The BIS consultation seeks views on:
• whether one or several ADR bodies should operate as part of the residual scheme
• whether a particular operating model would work best (e.g. mediation or ombudsman model, with the decision being binding on the business if accepted by the consumer)
• how businesses could be encouraged to use a voluntary scheme
• an appropriate fee structure and whether it would be feasible for businesses to access (and pay for) a residual ADR scheme on a case-by-case basis
• what an appropriate minimum and maximum claim accepted by the scheme should be
• whether it would be beneficial to set up a complaints helpdesk to help consumers and businesses access ADR and to direct them to appropriate providers
• whether it would be helpful to provide some suggested wording and guidance for businesses to meet the information requirements
In addition to consulting on the practical implementation of the ADR Directive and the ODR Regulation, BIS is seeking views on the general long term landscape of ADR in the consumer sphere in the UK, in particular whether a rationalisation of the number of available schemes is required and whether use of ADR should be made compulsory for businesses.
Why this matters:
In the long term, businesses may find that more consumers are seeking redress when unsatisfied with goods and services and how their complaints are handled, due to having been given access to the quicker and, more significantly, cheaper ADR option. A study carried out by Consumer Focus in 2012 estimated that 2 million out of 6.4 million consumer complaints made to businesses were unresolved. While the use of ADR by businesses (except in certain regulated sectors) will continue to be voluntary, businesses may be encouraged to go down the ADR route for reputational purposes.

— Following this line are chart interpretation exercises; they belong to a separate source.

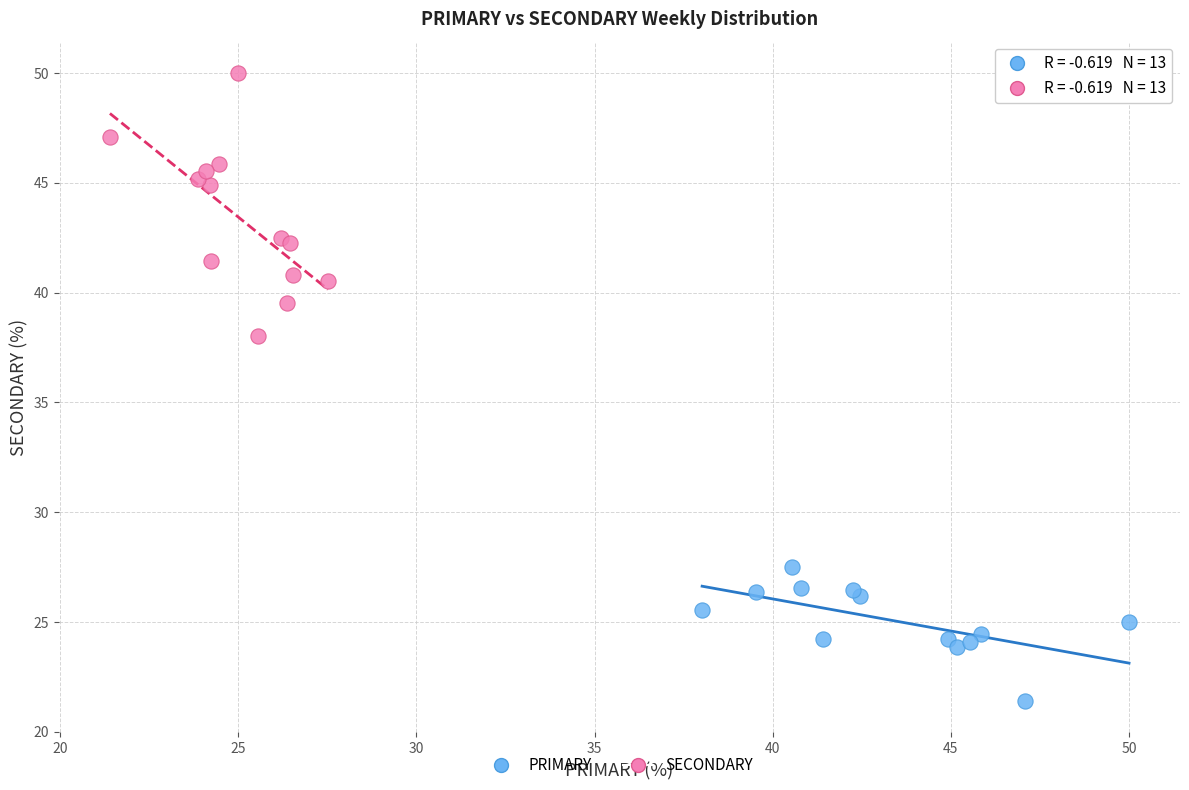

What are all the series names shown in the legend?

PRIMARY, SECONDARY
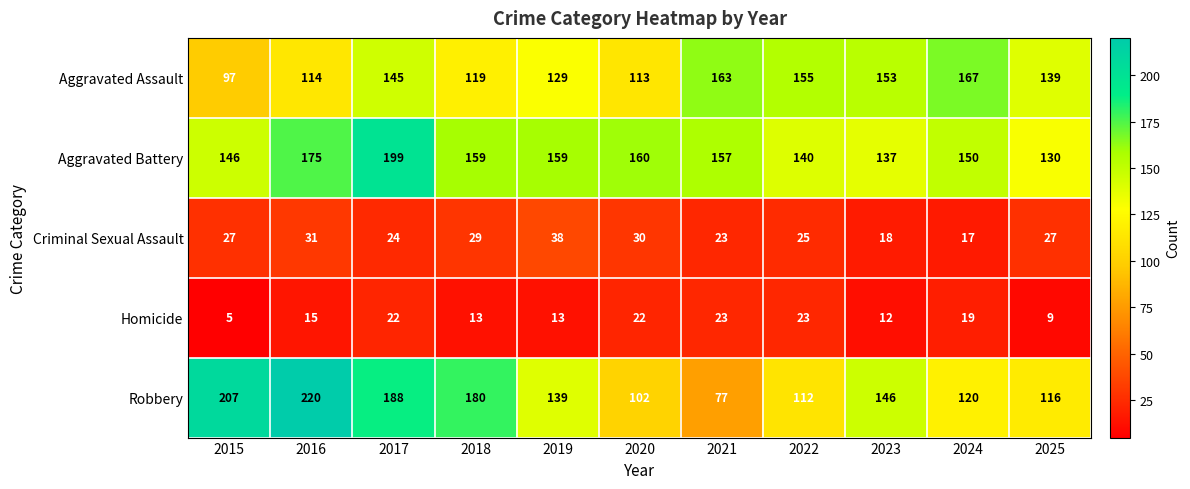

Which series has the largest total across all categories?

Aggravated Battery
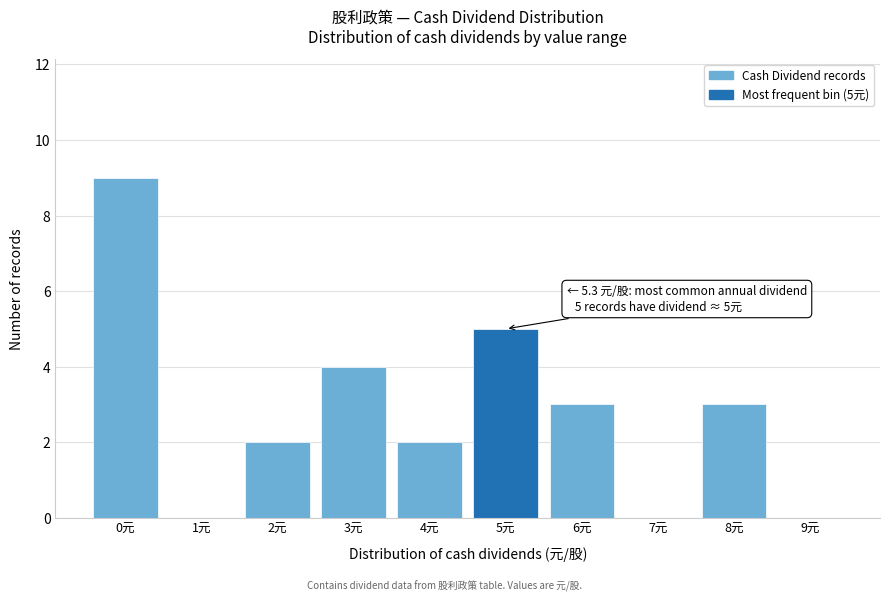

Reading left to right, what are all the values shown in this chart?

0元=9	1元=0	2元=2	3元=4	4元=2	5元=5	6元=3	7元=0	8元=3	9元=0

Retailers, in particular online retailers, should take note of the information requirements for communicating access to ADR schemes to consumers. While businesses in regulated sectors and those who belong to trade associations or professional bodies which currently provide access to ADR will already be complying with some of these requirements, all businesses will need to be providing this information by July 2015.
The BIS consultation document is available here.
The consultation closes on 3 June 2014, and the Government aims to publish its response by early September.